> _Goal of the exercise_
Take each line below that has "TRABAJO" and copy it.

> _Page-level text extractions_
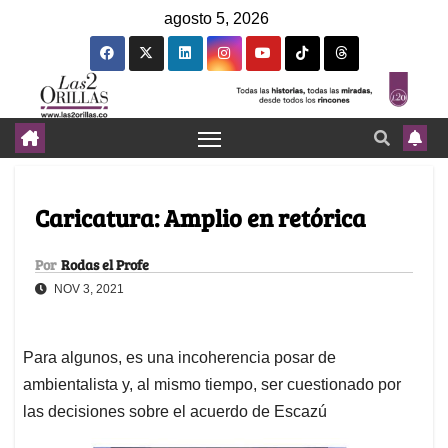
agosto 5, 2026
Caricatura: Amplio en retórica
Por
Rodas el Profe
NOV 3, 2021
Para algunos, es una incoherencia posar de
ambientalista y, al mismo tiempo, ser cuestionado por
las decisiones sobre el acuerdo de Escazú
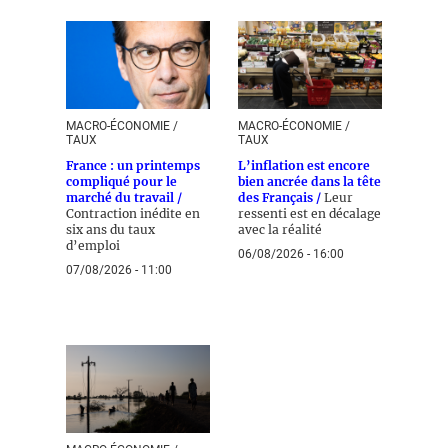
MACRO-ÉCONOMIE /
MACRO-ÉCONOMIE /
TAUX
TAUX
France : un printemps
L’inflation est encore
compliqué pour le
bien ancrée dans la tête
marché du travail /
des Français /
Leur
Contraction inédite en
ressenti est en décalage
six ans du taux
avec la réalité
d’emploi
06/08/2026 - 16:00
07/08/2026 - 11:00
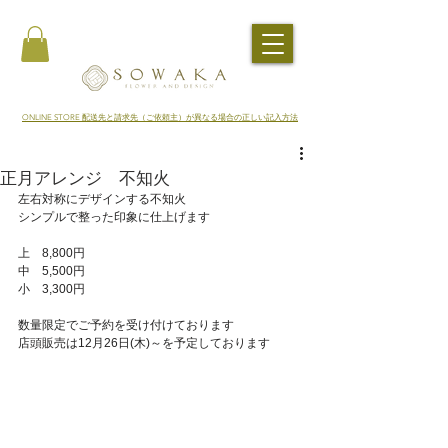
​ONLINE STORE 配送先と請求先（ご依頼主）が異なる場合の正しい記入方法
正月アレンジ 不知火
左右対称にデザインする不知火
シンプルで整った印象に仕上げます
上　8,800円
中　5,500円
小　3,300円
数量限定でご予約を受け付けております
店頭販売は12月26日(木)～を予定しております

--

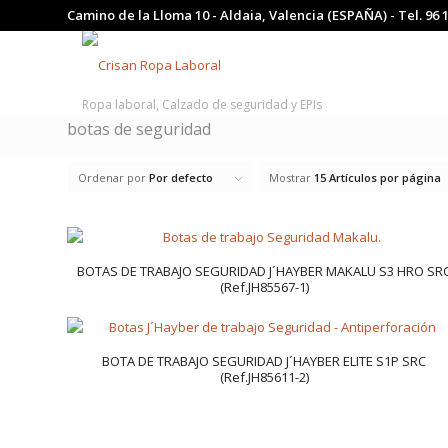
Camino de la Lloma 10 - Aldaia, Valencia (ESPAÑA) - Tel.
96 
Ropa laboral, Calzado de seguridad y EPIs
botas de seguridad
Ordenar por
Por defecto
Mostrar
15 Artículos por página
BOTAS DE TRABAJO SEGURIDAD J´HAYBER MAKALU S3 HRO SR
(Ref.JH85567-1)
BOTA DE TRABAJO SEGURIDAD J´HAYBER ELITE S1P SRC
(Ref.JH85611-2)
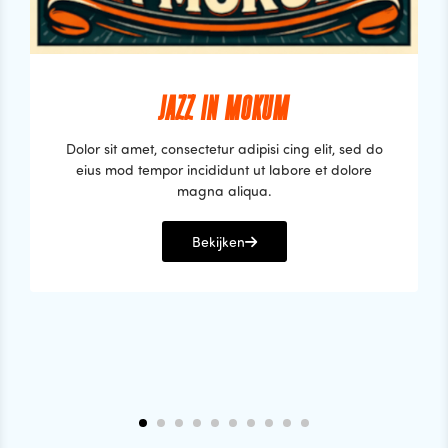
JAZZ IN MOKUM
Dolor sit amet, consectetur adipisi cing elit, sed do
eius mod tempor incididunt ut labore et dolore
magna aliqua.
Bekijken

> _Output for this task_
BOTAS DE TRABAJO SEGURIDAD J´HAYBER MAKALU S3 HRO SR
BOTA DE TRABAJO SEGURIDAD J´HAYBER ELITE S1P SRC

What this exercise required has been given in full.